What is the primary benefit of C3S in Portland cement?

It hardens rapidly and provides high early strength. (correct)

It lowers the clinkering temperature.

It reduces chemical attack resistance.

It contributes to long-term strength.

Which compound contributes to strength increase at ages beyond one week?

C3S

C2S (correct)

C4AF

C3A

What effect does adding gypsum have on C3A in Portland cement?

It enhances sulfate resistance.

It accelerates hardening.

It reduces heat of hydration and slows setting. (correct)

It increases the proportion of C4AF.

Which chemical compound in Portland cement assists in reducing the clinkering temperature?

C4AF

What is the proportion range of C4AF in Portland cement?

8-15%

What is the purpose of slaking quick lime?

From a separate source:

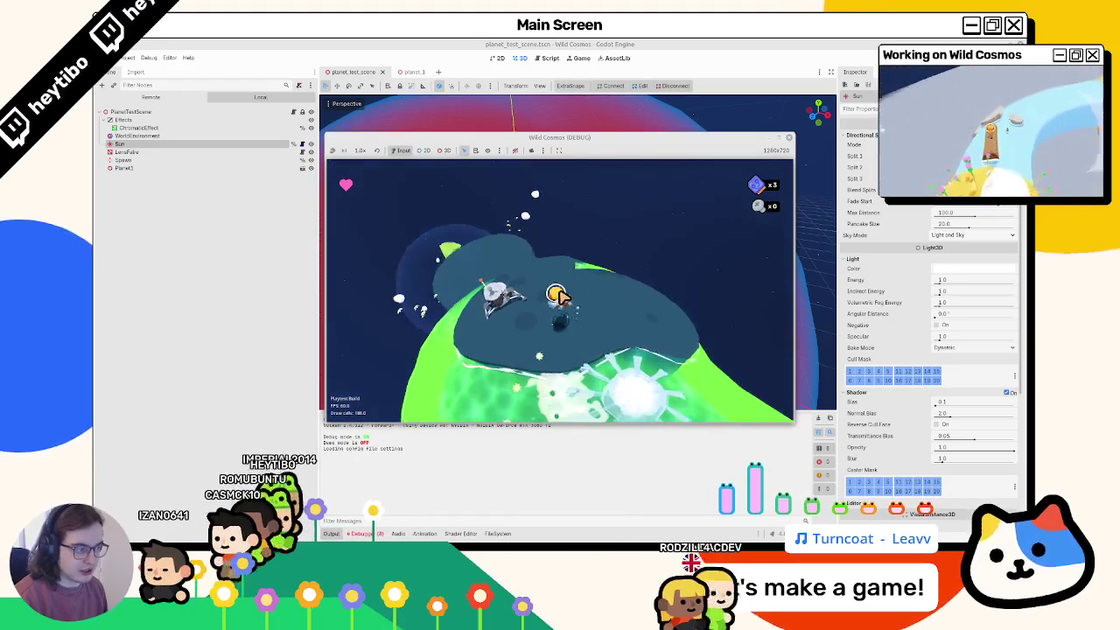
key("F8")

To convert it into a usable form for construction

What is the temperature range during which complete dehydration occurs in the burning process?

400-500°C

Which type of lime is produced by calcining pure calcium carbonate?

Quick lime

What characterizes hydraulic lime compared to non-hydraulic lime?

It contains clay and hardens by internal reaction with water

Which chemical reaction occurs during the dissociation of carbonates in the cement manufacturing process?

CaCO3 → CaO + CO2

Which of the following compounds is NOT formed during the compound formation stage?

Silicon dioxide (SiO2)

Which of the following forms of hydrated lime is created by wet-slaking quick lime?

Milk of lime

What is the primary process for preparing hydraulic lime?

Burning impure limestone containing clay

What is the final product called after the raw materials have been fully burnt?

Clinker

In which type of storage is cement most commonly stored after manufacturing?

Concrete silos

What happens to slaked lime as it hardens?

It loses water and absorbs carbon dioxide from the air

What is the specific gravity of quick lime?

3.40

What is an advantage of the wet process over the dry process in cement manufacturing?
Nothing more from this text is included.